Primary medical specialty: Dermatology

Documentation Requirements

Standard ICD-10-CM documentation requirements apply

Common Clinical Scenarios

Various clinical presentations within this specialty area

Billing Considerations

Follow specialty-specific billing guidelines

Secondary specialty: Wound care management

Documentation Requirements

Standard ICD-10-CM documentation requirements apply

Common Clinical Scenarios

Various clinical presentations within this specialty area

Billing Considerations

Follow specialty-specific billing guidelines

Related ICD-10 Codes

Related CPT Codes

CPT Code

Clinical Scenario

Documentation Requirements

CPT Code

Clinical Scenario

Documentation Requirements

ICD-10 Impact

Diagnostic & Documentation Impact

Enhanced Specificity

ICD-10 Improvements

Pressure ulcers significantly impact patient quality of life and can lead to increased healthcare utilization, including hospitalizations and extended care. They are prevalent in vulnerable populations, such as the elderly and those with chronic illnesses. Addressing pressure ulcers is critical for improving patient outcomes, reducing healthcare costs, and meeting quality measures in clinical practice.

ICD-9 vs ICD-10

Pressure ulcers significantly impact patient quality of life and can lead to increased healthcare utilization, including hospitalizations and extended care. They are prevalent in vulnerable populations, such as the elderly and those with chronic illnesses. Addressing pressure ulcers is critical for improving patient outcomes, reducing healthcare costs, and meeting quality measures in clinical practice.

Reimbursement & Billing Impact

Reimbursement considerations include the need for detailed records of the ulcer's characteristics, treatment plans, and any associated comorbidities. Common denials may arise from insufficient documentation or failure to specify the ulcer stage. Best practices include ensuring that all clinical notes are complete and that the treatment provided aligns with the diagnosis to avoid billing discrepancies.

Resources

Clinical References

  • •
    ICD-10 Official Guidelines for L00-L99
  • •
    Clinical Documentation Requirements

Coding & Billing References

  • •
    ICD-10 Official Guidelines for L00-L99
  • •
    Clinical Documentation Requirements

Frequently Asked Questions

What specific conditions are covered by L89.219?

L89.219 covers pressure ulcers located on the right hip, which may arise from immobility, friction, shear forces, or moisture. It is essential to assess the ulcer's characteristics to determine the appropriate treatment and management plan.

When should L89.219 be used instead of related codes?

L89.219 should be used when a pressure ulcer on the right hip is documented but the specific stage is not identified.
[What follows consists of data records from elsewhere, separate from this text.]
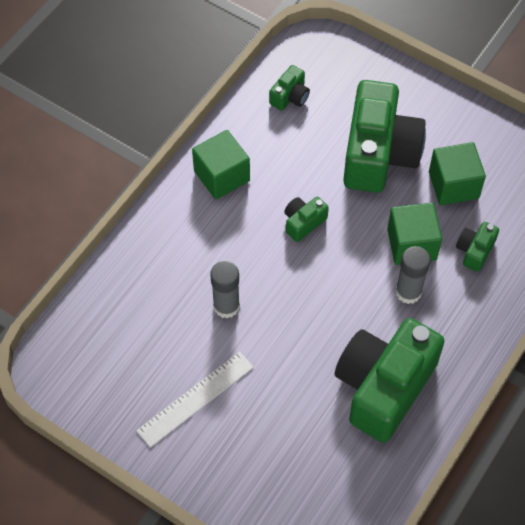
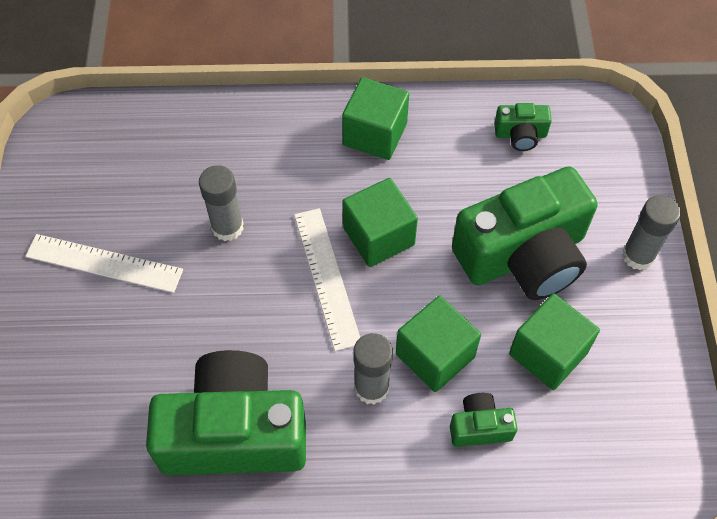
camera: 55 degrees right, 0 degrees up
green camera [284,197,329,242] -> green cube [342,178,418,267]
none -> white ruler [294,208,360,351]
none -> grey glue stick [622,195,681,270]

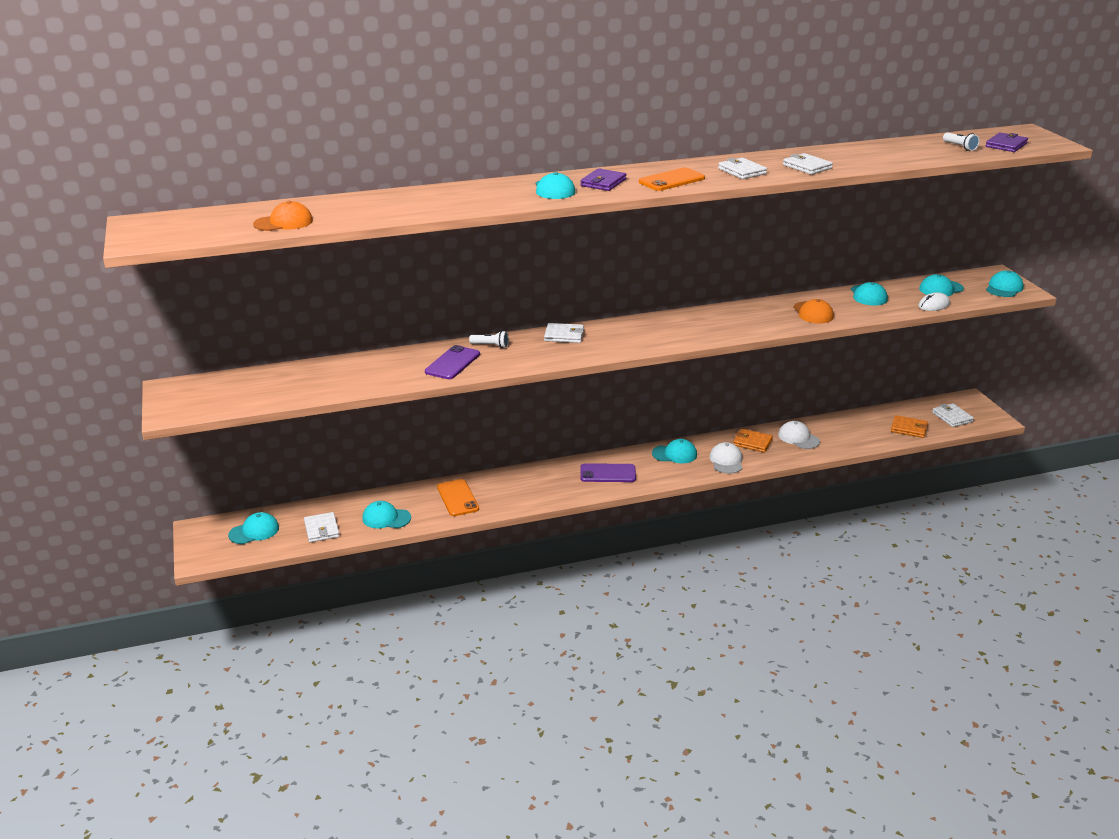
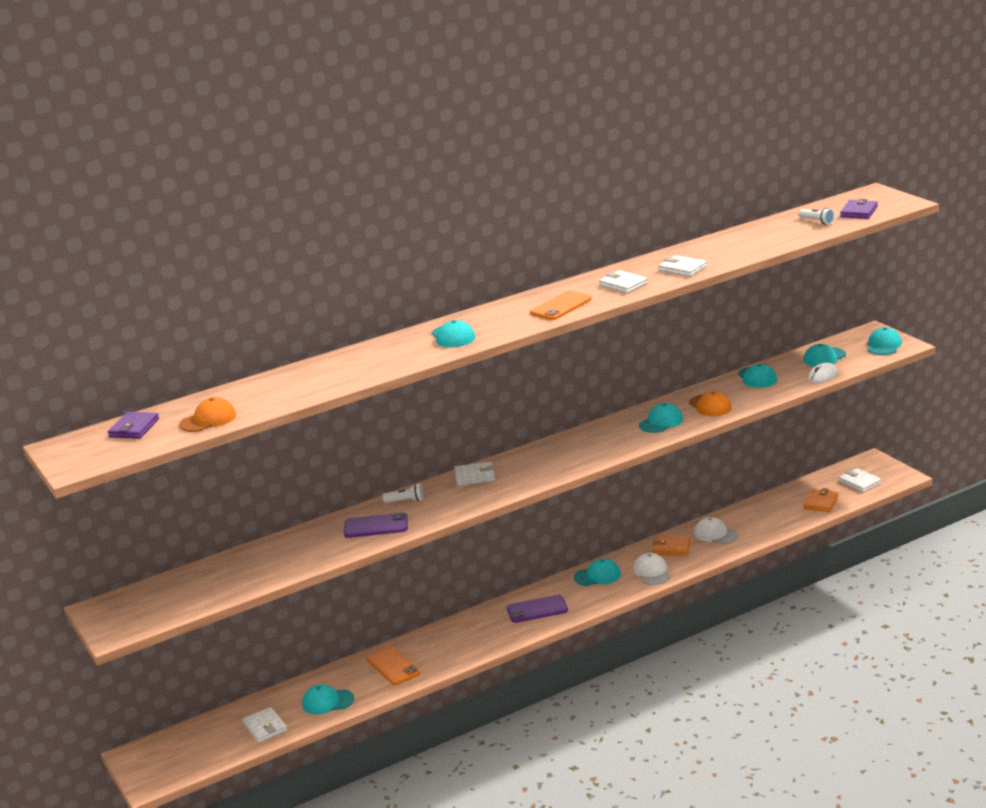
camera: 10 degrees left, 5 degrees down
turquoise cap [228,512,279,544] -> turquoise cap moved to [639,403,683,433]
purple phone [425,345,480,379] -> purple phone turned 75 degrees clockwise [344,512,408,538]
purple wallet [580,168,627,191] -> purple wallet moved to [108,412,159,439]
orange wallet [891,415,928,438] -> orange wallet turned 75 degrees counterclockwise [804,488,838,512]

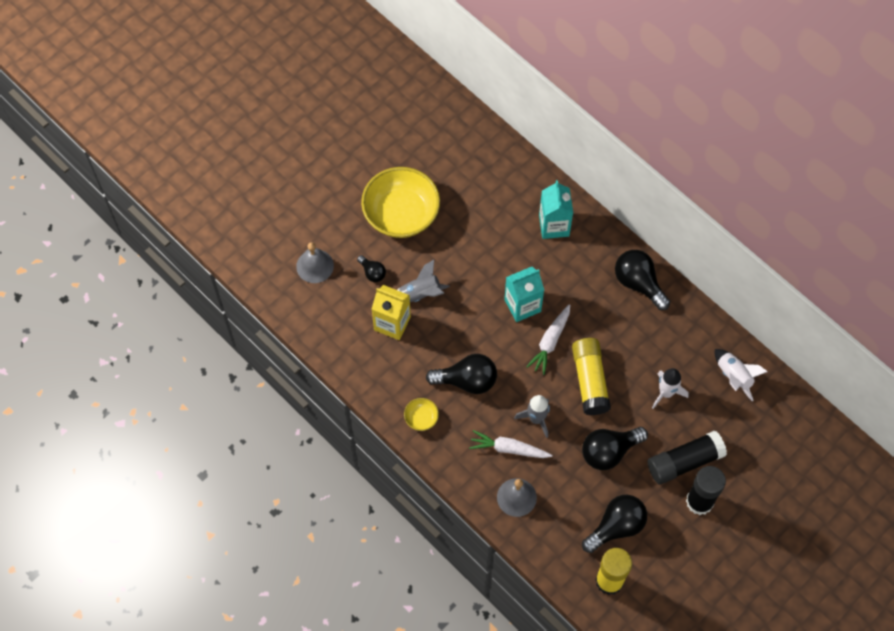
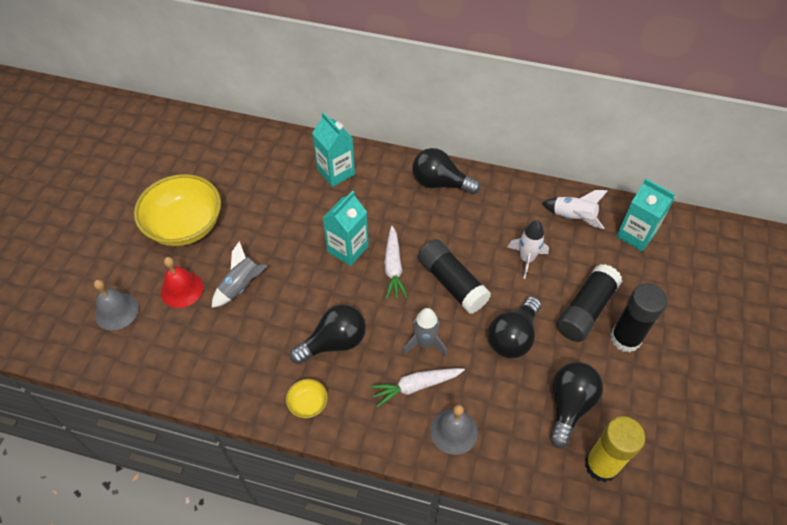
camera: 30 degrees left, 10 degrees down
black light bulb [357,255,386,282] -> red bell [161,257,203,308]
yellow carton [372,285,411,340] -> none
yellow glue stick [572,338,611,415] -> black glue stick [418,239,491,314]
none -> turquoise carton [616,179,675,252]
If the stage is known, more specific codes should be utilized to ensure accurate representation of the patient's condition.

What documentation supports L89.219?

Documentation should include a detailed description of the ulcer's location, size, appearance, and any associated symptoms. Additionally, the patient's mobility status, nutritional assessment, and treatment plan should be clearly outlined to support the diagnosis.